Indiana statute, Title 36, Article 7, as amended, empowers towns and cities to plan. This mandate encourages towns “to improve the health, safety, convenience, and welfare of their citizens and to plan for the future development of their communities” (IC 36-7-4-201). In exercising planning and zoning, towns should:

  • Carefully plan highway systems
  • Grow only with adequate public way, utility, health, educational, and recreational facilities
  • Recognize the needs of agriculture, forestry, industry, and business in future growth
  • Provide residential areas with healthful surroundings for family life
  • Ensure that the growth of the community is commensurate with and promotive of the efficient and economical use of public funds

IC 36-7-4-201 also provides for the establishment of “single and unified planning and zoning entities.”

*What you need to do:*
[1] Reproduce every line of the records below exactly, and leave the pictures out of your copy.
[2] Extend the passage on Indiana's planning and zoning law, picking up right after its final sentence.

*Dataset content:*
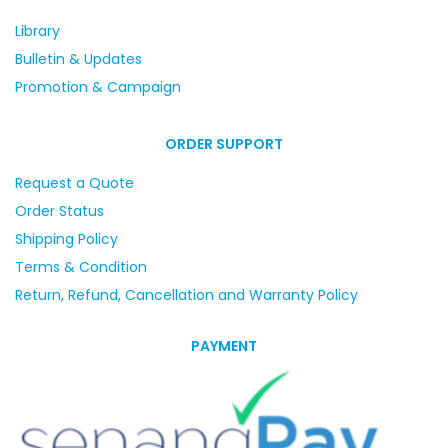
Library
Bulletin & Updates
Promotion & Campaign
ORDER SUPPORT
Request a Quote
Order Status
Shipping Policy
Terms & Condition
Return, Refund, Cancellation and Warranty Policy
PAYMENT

*Task responses:*
[1]
Library
Bulletin & Updates
Promotion & Campaign
ORDER SUPPORT
Request a Quote
Order Status
Shipping Policy
Terms & Condition
Return, Refund, Cancellation and Warranty Policy
PAYMENT

[2]
Town planning commissions are charged with preparing a comprehensive plan (IC 36-7-4-501). Comprehensive plans must include:

  • A statement of objectives for the future development of the jurisdiction
  • A statement of policy for the land use development of the jurisdiction
  • A statement of policy for the development of public ways, public places, public lands, public structures, and public utilities

This plan thus intends to fulfill Indiana state statutes regarding town planning as well as provide the town of Hagerstown with a useful tool for the future.


Area & Context

Hagerstown is situated in Jefferson Township in western Wayne County. Located approximately thirteen miles west of Richmond and ten miles east of New Castle, the community sits near the intersection of State Road 38 and State Road 1. Hagerstown is approximately five miles north of Interstate 70, and the town has rail access via the Norfolk and Southern railroad. The Hagerstown Airport also services the community and can accommodate small aircraft.

The Cardinal Greenway section of the American Discovery Trail, a rails-to-trails program intended to eventually stretch from Maryland to the Pacific Ocean, passes through Wayne County a few miles north of Hagerstown.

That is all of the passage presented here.